• **Task directions**
Reproduce the records below word for word and line for line, omitting the pictures.

• **Data supplied**
○ ○ ○ ○ ○

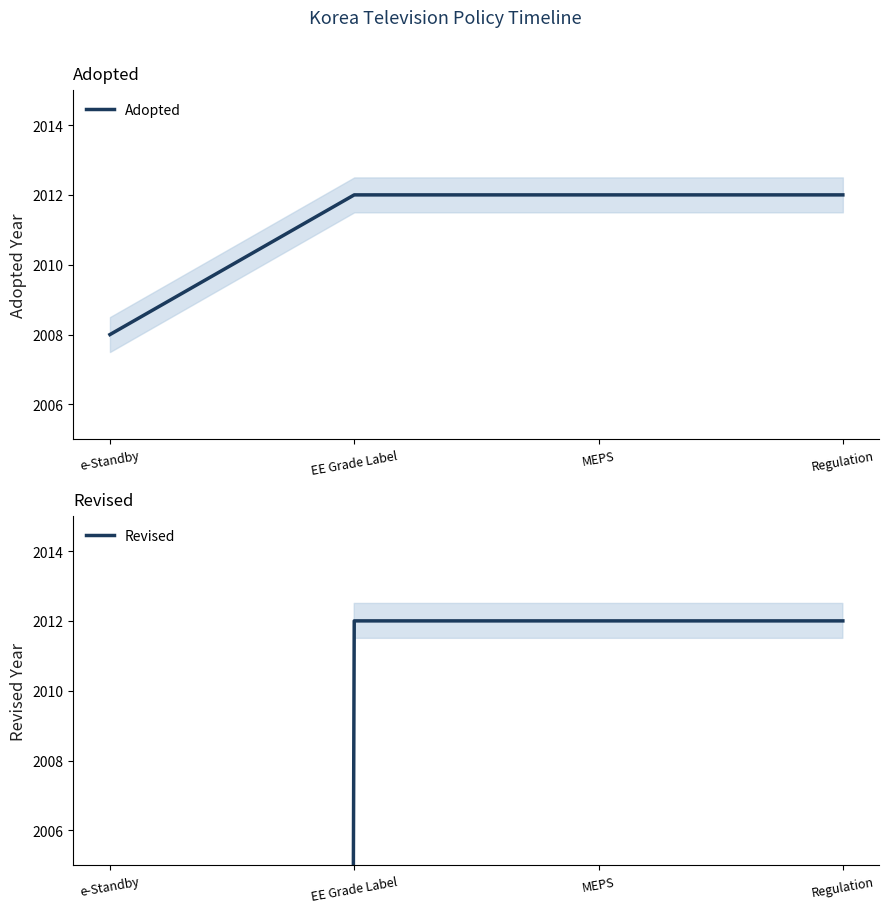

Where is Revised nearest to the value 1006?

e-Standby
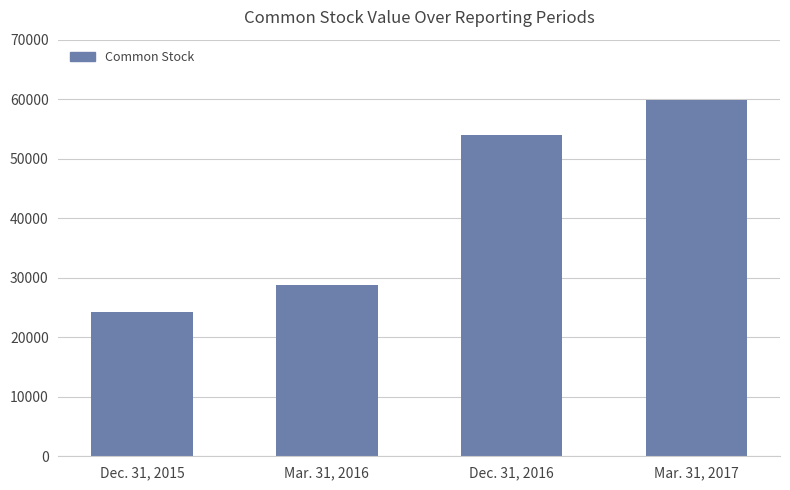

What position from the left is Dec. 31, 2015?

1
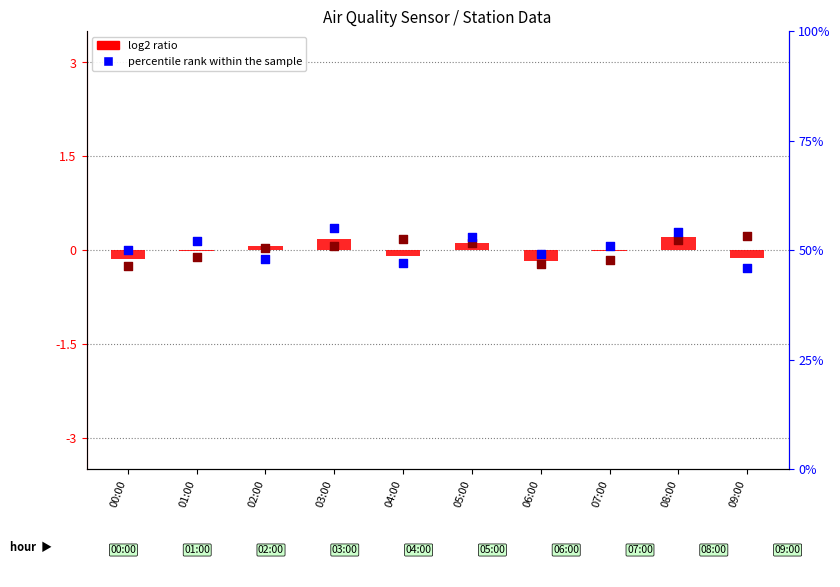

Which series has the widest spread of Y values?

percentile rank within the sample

○ ○ ○ ○ ○

• **Response to the exercise**
Where is Revised nearest to the value 1006?

e-Standby

What position from the left is Dec. 31, 2015?

1

Which series has the widest spread of Y values?

percentile rank within the sample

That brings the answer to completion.